Published Wallpaper October 2008
Ben van Berkel wants to talk about space-time. At 9am, it seems a little early to be talking time-warp continuums, the potentials of looped narratives, the applicability of the tri-fold diagram. It also seems a little out of context, as we’re in the breakfast lounge of the Gramercy Park Hotel, Ian Schrager’s pre-40 Bond practice run at an extra-louche (“Schnabel was here”) darkly nostalgic Manhattan joint, but when van Berkel’s on a roll, he’s on a roll.
Let’s start at the beginning. Twenty years ago Ben van Berkel and his wife Caroline Bos founded van Berkel + Bos. Van Berkel was the architect and Bos, an art historian and former journalist, was the critic-in-residence, composing everything from essays to project descriptions – roles they continued once their practice transformed into its current incarnation, UN Studio, in 1998.

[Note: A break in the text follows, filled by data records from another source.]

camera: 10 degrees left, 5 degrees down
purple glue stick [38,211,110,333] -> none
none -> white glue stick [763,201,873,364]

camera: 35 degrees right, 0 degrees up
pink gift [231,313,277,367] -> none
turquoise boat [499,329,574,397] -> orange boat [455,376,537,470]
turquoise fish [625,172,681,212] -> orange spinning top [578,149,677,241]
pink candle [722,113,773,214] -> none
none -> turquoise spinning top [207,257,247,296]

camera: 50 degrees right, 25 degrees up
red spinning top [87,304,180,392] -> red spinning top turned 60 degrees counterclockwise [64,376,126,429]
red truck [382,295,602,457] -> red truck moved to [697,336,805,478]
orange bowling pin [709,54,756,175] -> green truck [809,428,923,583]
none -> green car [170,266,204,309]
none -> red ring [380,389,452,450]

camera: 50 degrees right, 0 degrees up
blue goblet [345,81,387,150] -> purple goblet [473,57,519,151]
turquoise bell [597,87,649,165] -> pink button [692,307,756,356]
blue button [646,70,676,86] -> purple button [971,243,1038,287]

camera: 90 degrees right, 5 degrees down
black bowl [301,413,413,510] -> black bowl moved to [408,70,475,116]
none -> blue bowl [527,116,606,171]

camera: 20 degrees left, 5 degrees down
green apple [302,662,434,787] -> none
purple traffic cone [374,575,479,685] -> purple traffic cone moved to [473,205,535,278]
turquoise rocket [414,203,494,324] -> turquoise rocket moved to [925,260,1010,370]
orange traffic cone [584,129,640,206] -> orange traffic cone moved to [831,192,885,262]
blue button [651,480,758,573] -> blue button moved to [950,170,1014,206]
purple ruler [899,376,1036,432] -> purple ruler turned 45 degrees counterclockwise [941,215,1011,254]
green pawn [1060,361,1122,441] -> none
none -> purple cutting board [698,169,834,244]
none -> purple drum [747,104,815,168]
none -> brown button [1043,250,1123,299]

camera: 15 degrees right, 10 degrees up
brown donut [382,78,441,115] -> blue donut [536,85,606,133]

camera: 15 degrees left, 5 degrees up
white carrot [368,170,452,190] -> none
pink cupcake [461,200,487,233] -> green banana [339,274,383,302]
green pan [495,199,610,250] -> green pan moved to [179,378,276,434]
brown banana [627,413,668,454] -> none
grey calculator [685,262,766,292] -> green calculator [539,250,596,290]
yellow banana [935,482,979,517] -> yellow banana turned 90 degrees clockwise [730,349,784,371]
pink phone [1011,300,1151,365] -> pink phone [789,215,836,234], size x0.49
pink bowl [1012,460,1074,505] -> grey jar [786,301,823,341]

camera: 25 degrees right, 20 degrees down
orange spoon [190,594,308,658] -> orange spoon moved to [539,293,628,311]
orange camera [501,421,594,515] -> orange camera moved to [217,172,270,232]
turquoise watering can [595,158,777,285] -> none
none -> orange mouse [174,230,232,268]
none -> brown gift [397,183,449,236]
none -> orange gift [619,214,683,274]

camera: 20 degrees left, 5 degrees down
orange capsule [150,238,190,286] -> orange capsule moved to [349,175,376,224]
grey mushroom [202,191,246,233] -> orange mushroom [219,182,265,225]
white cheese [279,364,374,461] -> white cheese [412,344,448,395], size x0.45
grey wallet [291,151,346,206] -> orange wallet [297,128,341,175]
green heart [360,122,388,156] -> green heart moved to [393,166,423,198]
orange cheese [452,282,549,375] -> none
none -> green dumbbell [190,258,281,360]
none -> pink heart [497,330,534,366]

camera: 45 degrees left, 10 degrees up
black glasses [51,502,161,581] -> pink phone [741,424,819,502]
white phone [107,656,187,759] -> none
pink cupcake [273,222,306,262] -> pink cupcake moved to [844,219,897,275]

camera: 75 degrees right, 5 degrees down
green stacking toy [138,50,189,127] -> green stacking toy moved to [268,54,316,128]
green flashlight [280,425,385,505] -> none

Van Berkel & Bos was behind the Erasmus Bridge in Rotterdam, a single-pylon engineering marvel, and the Moebius House in Het Gooi, a fluid space inspired by the continuous one-sided Moebius Loop (most often see as the recycling logo). It was this house, completed in 1998, that ignited the architectural duo’s interest in space and time, the idea of folding dimensions and architecturally, and inspired their desire to re-evaluate the way they look at shape.
The same year, van Berkel, unhappy with the way the studio was mono-focused on architecture and its articulation, and inspired by the fact that he wanted to work on many different scales, formed the looser collective of UN Studio. It went on to design everything from bridges and houses to museums and masterplans and even a 55m table, “The World’s Longest Table for all Cultures.” But the collective was in Europe. The old world. And very much part of the Dutch group of architect such as Winka Dubbeldam and West 8 and MVRDV, firms that were as good at engineering pig farms as they were at folding a façade, as interested in books as they were in buildings. Now, UN Studio is breaking free.